═════ RECORDED INFORMATION

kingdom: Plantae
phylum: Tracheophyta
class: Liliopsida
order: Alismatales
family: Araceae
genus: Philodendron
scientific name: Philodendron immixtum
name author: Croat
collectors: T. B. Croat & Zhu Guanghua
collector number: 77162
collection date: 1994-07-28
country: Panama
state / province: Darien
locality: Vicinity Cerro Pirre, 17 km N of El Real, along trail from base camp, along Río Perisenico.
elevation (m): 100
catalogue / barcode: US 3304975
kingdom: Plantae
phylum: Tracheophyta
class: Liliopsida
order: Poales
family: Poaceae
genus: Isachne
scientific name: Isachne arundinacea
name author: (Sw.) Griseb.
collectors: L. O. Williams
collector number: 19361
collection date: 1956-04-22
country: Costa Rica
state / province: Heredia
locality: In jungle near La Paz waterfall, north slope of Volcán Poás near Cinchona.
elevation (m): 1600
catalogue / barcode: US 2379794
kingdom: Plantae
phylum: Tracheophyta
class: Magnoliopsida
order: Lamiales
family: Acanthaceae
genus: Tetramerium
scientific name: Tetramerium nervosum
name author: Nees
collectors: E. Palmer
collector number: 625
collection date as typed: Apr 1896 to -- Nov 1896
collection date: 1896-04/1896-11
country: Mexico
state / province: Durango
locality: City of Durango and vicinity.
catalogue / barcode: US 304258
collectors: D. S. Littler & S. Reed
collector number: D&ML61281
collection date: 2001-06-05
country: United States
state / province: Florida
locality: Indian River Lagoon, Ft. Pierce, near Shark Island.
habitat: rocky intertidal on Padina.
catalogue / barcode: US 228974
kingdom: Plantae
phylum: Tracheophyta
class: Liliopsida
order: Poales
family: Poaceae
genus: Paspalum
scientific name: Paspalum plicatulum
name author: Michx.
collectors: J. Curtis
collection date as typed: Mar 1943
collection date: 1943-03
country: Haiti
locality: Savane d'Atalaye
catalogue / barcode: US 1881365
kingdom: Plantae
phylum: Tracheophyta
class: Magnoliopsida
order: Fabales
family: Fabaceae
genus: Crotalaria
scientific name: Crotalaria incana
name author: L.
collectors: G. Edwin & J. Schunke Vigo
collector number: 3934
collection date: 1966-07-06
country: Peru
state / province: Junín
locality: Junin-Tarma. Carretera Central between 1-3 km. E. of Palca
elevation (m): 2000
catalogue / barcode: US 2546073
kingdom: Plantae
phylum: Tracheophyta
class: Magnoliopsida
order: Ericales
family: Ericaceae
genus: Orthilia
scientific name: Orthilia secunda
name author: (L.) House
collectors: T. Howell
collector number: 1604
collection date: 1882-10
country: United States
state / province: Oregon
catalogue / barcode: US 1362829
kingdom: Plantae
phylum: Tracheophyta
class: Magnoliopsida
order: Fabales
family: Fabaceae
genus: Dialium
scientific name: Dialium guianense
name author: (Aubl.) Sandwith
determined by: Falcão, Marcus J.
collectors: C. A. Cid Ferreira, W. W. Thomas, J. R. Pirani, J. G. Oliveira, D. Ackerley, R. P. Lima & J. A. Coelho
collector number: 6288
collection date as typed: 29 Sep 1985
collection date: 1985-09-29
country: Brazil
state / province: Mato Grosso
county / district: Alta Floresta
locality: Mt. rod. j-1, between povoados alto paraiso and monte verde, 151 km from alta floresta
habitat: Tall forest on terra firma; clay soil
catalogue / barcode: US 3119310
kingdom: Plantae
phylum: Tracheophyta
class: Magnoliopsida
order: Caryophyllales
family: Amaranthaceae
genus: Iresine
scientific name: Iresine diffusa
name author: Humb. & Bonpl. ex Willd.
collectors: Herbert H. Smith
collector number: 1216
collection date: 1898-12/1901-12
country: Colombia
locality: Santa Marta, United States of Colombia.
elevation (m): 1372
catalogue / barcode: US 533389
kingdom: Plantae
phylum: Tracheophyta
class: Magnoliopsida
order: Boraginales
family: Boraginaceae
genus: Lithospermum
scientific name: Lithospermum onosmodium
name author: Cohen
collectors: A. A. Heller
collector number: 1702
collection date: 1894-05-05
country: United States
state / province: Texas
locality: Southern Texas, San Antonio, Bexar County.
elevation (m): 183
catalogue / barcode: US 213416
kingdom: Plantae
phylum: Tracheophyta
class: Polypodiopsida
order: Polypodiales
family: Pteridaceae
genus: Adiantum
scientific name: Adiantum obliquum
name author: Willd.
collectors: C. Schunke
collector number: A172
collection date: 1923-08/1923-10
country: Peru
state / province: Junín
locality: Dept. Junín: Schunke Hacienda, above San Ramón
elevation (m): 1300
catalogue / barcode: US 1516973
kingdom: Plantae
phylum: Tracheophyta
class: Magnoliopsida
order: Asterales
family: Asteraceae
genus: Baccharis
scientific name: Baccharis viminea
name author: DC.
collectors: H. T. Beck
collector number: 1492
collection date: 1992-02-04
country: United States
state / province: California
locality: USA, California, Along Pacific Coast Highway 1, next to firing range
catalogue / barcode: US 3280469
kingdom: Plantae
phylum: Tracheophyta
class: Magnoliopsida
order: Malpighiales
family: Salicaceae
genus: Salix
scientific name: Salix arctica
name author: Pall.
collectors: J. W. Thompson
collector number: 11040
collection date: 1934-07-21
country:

══════════

THE PROBLEM
Copy every one of the lines above word for word, leaving nothing out and changing nothing.

SOLUTION TO THE PROBLEM
kingdom: Plantae
phylum: Tracheophyta
class: Liliopsida
order: Alismatales
family: Araceae
genus: Philodendron
scientific name: Philodendron immixtum
name author: Croat
collectors: T. B. Croat & Zhu Guanghua
collector number: 77162
collection date: 1994-07-28
country: Panama
state / province: Darien
locality: Vicinity Cerro Pirre, 17 km N of El Real, along trail from base camp, along Río Perisenico.
elevation (m): 100
catalogue / barcode: US 3304975
kingdom: Plantae
phylum: Tracheophyta
class: Liliopsida
order: Poales
family: Poaceae
genus: Isachne
scientific name: Isachne arundinacea
name author: (Sw.) Griseb.
collectors: L. O. Williams
collector number: 19361
collection date: 1956-04-22
country: Costa Rica
state / province: Heredia
locality: In jungle near La Paz waterfall, north slope of Volcán Poás near Cinchona.
elevation (m): 1600
catalogue / barcode: US 2379794
kingdom: Plantae
phylum: Tracheophyta
class: Magnoliopsida
order: Lamiales
family: Acanthaceae
genus: Tetramerium
scientific name: Tetramerium nervosum
name author: Nees
collectors: E. Palmer
collector number: 625
collection date as typed: Apr 1896 to -- Nov 1896
collection date: 1896-04/1896-11
country: Mexico
state / province: Durango
locality: City of Durango and vicinity.
catalogue / barcode: US 304258
collectors: D. S. Littler & S. Reed
collector number: D&ML61281
collection date: 2001-06-05
country: United States
state / province: Florida
locality: Indian River Lagoon, Ft. Pierce, near Shark Island.
habitat: rocky intertidal on Padina.
catalogue / barcode: US 228974
kingdom: Plantae
phylum: Tracheophyta
class: Liliopsida
order: Poales
family: Poaceae
genus: Paspalum
scientific name: Paspalum plicatulum
name author: Michx.
collectors: J. Curtis
collection date as typed: Mar 1943
collection date: 1943-03
country: Haiti
locality: Savane d'Atalaye
catalogue / barcode: US 1881365
kingdom: Plantae
phylum: Tracheophyta
class: Magnoliopsida
order: Fabales
family: Fabaceae
genus: Crotalaria
scientific name: Crotalaria incana
name author: L.
collectors: G. Edwin & J. Schunke Vigo
collector number: 3934
collection date: 1966-07-06
country: Peru
state / province: Junín
locality: Junin-Tarma. Carretera Central between 1-3 km. E. of Palca
elevation (m): 2000
catalogue / barcode: US 2546073
kingdom: Plantae
phylum: Tracheophyta
class: Magnoliopsida
order: Ericales
family: Ericaceae
genus: Orthilia
scientific name: Orthilia secunda
name author: (L.) House
collectors: T. Howell
collector number: 1604
collection date: 1882-10
country: United States
state / province: Oregon
catalogue / barcode: US 1362829
kingdom: Plantae
phylum: Tracheophyta
class: Magnoliopsida
order: Fabales
family: Fabaceae
genus: Dialium
scientific name: Dialium guianense
name author: (Aubl.) Sandwith
determined by: Falcão, Marcus J.
collectors: C. A. Cid Ferreira, W. W. Thomas, J. R. Pirani, J. G. Oliveira, D. Ackerley, R. P. Lima & J. A. Coelho
collector number: 6288
collection date as typed: 29 Sep 1985
collection date: 1985-09-29
country: Brazil
state / province: Mato Grosso
county / district: Alta Floresta
locality: Mt. rod. j-1, between povoados alto paraiso and monte verde, 151 km from alta floresta
habitat: Tall forest on terra firma; clay soil
catalogue / barcode: US 3119310
kingdom: Plantae
phylum: Tracheophyta
class: Magnoliopsida
order: Caryophyllales
family: Amaranthaceae
genus: Iresine
scientific name: Iresine diffusa
name author: Humb. & Bonpl. ex Willd.
collectors: Herbert H. Smith
collector number: 1216
collection date: 1898-12/1901-12
country: Colombia
locality: Santa Marta, United States of Colombia.
elevation (m): 1372
catalogue / barcode: US 533389
kingdom: Plantae
phylum: Tracheophyta
class: Magnoliopsida
order: Boraginales
family: Boraginaceae
genus: Lithospermum
scientific name: Lithospermum onosmodium
name author: Cohen
collectors: A. A. Heller
collector number: 1702
collection date: 1894-05-05
country: United States
state / province: Texas
locality: Southern Texas, San Antonio, Bexar County.
elevation (m): 183
catalogue / barcode: US 213416
kingdom: Plantae
phylum: Tracheophyta
class: Polypodiopsida
order: Polypodiales
family: Pteridaceae
genus: Adiantum
scientific name: Adiantum obliquum
name author: Willd.
collectors: C. Schunke
collector number: A172
collection date: 1923-08/1923-10
country: Peru
state / province: Junín
locality: Dept. Junín: Schunke Hacienda, above San Ramón
elevation (m): 1300
catalogue / barcode: US 1516973
kingdom: Plantae
phylum: Tracheophyta
class: Magnoliopsida
order: Asterales
family: Asteraceae
genus: Baccharis
scientific name: Baccharis viminea
name author: DC.
collectors: H. T. Beck
collector number: 1492
collection date: 1992-02-04
country: United States
state / province: California
locality: USA, California, Along Pacific Coast Highway 1, next to firing range
catalogue / barcode: US 3280469
kingdom: Plantae
phylum: Tracheophyta
class: Magnoliopsida
order: Malpighiales
family: Salicaceae
genus: Salix
scientific name: Salix arctica
name author: Pall.
collectors: J. W. Thompson
collector number: 11040
collection date: 1934-07-21
country:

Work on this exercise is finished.